The problem
Give back every line of the rows below, unchanged and in the same order.

----------------

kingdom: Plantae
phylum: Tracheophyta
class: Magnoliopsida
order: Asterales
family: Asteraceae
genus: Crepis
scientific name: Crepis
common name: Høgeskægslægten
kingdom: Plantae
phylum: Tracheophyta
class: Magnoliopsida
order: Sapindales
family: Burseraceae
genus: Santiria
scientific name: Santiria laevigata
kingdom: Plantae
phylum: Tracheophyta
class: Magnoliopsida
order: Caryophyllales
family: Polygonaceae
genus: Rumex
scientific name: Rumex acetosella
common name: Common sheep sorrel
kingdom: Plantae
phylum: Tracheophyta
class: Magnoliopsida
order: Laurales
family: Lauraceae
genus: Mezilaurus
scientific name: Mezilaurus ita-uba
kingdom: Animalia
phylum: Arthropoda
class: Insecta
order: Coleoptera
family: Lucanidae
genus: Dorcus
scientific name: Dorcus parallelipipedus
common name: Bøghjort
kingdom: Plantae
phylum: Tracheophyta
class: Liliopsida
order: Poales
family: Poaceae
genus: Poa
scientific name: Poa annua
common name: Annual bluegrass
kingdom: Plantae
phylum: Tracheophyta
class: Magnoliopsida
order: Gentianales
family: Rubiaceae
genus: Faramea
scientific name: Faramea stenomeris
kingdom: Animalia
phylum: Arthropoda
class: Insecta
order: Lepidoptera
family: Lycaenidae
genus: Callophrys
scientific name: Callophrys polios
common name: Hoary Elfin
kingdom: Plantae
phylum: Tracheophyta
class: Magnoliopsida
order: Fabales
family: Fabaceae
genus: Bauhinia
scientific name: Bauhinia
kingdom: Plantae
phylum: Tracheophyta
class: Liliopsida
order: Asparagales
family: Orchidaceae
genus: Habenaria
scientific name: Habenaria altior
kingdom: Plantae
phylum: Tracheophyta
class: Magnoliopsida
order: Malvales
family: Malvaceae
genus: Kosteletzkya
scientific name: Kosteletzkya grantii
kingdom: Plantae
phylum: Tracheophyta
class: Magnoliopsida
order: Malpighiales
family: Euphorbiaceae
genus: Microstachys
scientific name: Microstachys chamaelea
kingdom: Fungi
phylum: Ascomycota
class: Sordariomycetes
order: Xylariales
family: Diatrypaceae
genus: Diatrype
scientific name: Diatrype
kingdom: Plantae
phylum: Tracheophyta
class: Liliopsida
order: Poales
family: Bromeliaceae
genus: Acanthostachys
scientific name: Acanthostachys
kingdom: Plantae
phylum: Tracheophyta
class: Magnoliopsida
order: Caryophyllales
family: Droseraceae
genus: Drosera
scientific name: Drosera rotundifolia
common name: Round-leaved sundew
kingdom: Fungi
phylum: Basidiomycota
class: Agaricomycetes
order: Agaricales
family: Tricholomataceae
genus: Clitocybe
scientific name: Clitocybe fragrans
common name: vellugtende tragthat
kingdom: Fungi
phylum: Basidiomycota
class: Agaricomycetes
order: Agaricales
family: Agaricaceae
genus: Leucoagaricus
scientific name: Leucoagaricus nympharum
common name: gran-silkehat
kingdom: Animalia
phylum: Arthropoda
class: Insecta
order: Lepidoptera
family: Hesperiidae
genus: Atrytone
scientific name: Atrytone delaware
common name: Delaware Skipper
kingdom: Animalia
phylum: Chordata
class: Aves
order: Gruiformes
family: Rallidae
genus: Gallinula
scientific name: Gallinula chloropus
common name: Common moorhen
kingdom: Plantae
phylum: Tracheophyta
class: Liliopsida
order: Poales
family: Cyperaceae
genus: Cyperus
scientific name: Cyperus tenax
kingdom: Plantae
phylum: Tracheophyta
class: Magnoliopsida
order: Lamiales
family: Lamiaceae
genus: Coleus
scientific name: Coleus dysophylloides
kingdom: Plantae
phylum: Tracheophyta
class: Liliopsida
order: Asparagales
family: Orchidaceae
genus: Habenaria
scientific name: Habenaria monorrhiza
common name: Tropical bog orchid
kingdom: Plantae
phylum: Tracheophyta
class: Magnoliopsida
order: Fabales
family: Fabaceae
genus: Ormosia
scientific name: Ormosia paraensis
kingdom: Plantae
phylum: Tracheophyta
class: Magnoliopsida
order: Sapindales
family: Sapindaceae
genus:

----------------

Solved problem
kingdom: Plantae
phylum: Tracheophyta
class: Magnoliopsida
order: Asterales
family: Asteraceae
genus: Crepis
scientific name: Crepis
common name: Høgeskægslægten
kingdom: Plantae
phylum: Tracheophyta
class: Magnoliopsida
order: Sapindales
family: Burseraceae
genus: Santiria
scientific name: Santiria laevigata
kingdom: Plantae
phylum: Tracheophyta
class: Magnoliopsida
order: Caryophyllales
family: Polygonaceae
genus: Rumex
scientific name: Rumex acetosella
common name: Common sheep sorrel
kingdom: Plantae
phylum: Tracheophyta
class: Magnoliopsida
order: Laurales
family: Lauraceae
genus: Mezilaurus
scientific name: Mezilaurus ita-uba
kingdom: Animalia
phylum: Arthropoda
class: Insecta
order: Coleoptera
family: Lucanidae
genus: Dorcus
scientific name: Dorcus parallelipipedus
common name: Bøghjort
kingdom: Plantae
phylum: Tracheophyta
class: Liliopsida
order: Poales
family: Poaceae
genus: Poa
scientific name: Poa annua
common name: Annual bluegrass
kingdom: Plantae
phylum: Tracheophyta
class: Magnoliopsida
order: Gentianales
family: Rubiaceae
genus: Faramea
scientific name: Faramea stenomeris
kingdom: Animalia
phylum: Arthropoda
class: Insecta
order: Lepidoptera
family: Lycaenidae
genus: Callophrys
scientific name: Callophrys polios
common name: Hoary Elfin
kingdom: Plantae
phylum: Tracheophyta
class: Magnoliopsida
order: Fabales
family: Fabaceae
genus: Bauhinia
scientific name: Bauhinia
kingdom: Plantae
phylum: Tracheophyta
class: Liliopsida
order: Asparagales
family: Orchidaceae
genus: Habenaria
scientific name: Habenaria altior
kingdom: Plantae
phylum: Tracheophyta
class: Magnoliopsida
order: Malvales
family: Malvaceae
genus: Kosteletzkya
scientific name: Kosteletzkya grantii
kingdom: Plantae
phylum: Tracheophyta
class: Magnoliopsida
order: Malpighiales
family: Euphorbiaceae
genus: Microstachys
scientific name: Microstachys chamaelea
kingdom: Fungi
phylum: Ascomycota
class: Sordariomycetes
order: Xylariales
family: Diatrypaceae
genus: Diatrype
scientific name: Diatrype
kingdom: Plantae
phylum: Tracheophyta
class: Liliopsida
order: Poales
family: Bromeliaceae
genus: Acanthostachys
scientific name: Acanthostachys
kingdom: Plantae
phylum: Tracheophyta
class: Magnoliopsida
order: Caryophyllales
family: Droseraceae
genus: Drosera
scientific name: Drosera rotundifolia
common name: Round-leaved sundew
kingdom: Fungi
phylum: Basidiomycota
class: Agaricomycetes
order: Agaricales
family: Tricholomataceae
genus: Clitocybe
scientific name: Clitocybe fragrans
common name: vellugtende tragthat
kingdom: Fungi
phylum: Basidiomycota
class: Agaricomycetes
order: Agaricales
family: Agaricaceae
genus: Leucoagaricus
scientific name: Leucoagaricus nympharum
common name: gran-silkehat
kingdom: Animalia
phylum: Arthropoda
class: Insecta
order: Lepidoptera
family: Hesperiidae
genus: Atrytone
scientific name: Atrytone delaware
common name: Delaware Skipper
kingdom: Animalia
phylum: Chordata
class: Aves
order: Gruiformes
family: Rallidae
genus: Gallinula
scientific name: Gallinula chloropus
common name: Common moorhen
kingdom: Plantae
phylum: Tracheophyta
class: Liliopsida
order: Poales
family: Cyperaceae
genus: Cyperus
scientific name: Cyperus tenax
kingdom: Plantae
phylum: Tracheophyta
class: Magnoliopsida
order: Lamiales
family: Lamiaceae
genus: Coleus
scientific name: Coleus dysophylloides
kingdom: Plantae
phylum: Tracheophyta
class: Liliopsida
order: Asparagales
family: Orchidaceae
genus: Habenaria
scientific name: Habenaria monorrhiza
common name: Tropical bog orchid
kingdom: Plantae
phylum: Tracheophyta
class: Magnoliopsida
order: Fabales
family: Fabaceae
genus: Ormosia
scientific name: Ormosia paraensis
kingdom: Plantae
phylum: Tracheophyta
class: Magnoliopsida
order: Sapindales
family: Sapindaceae
genus:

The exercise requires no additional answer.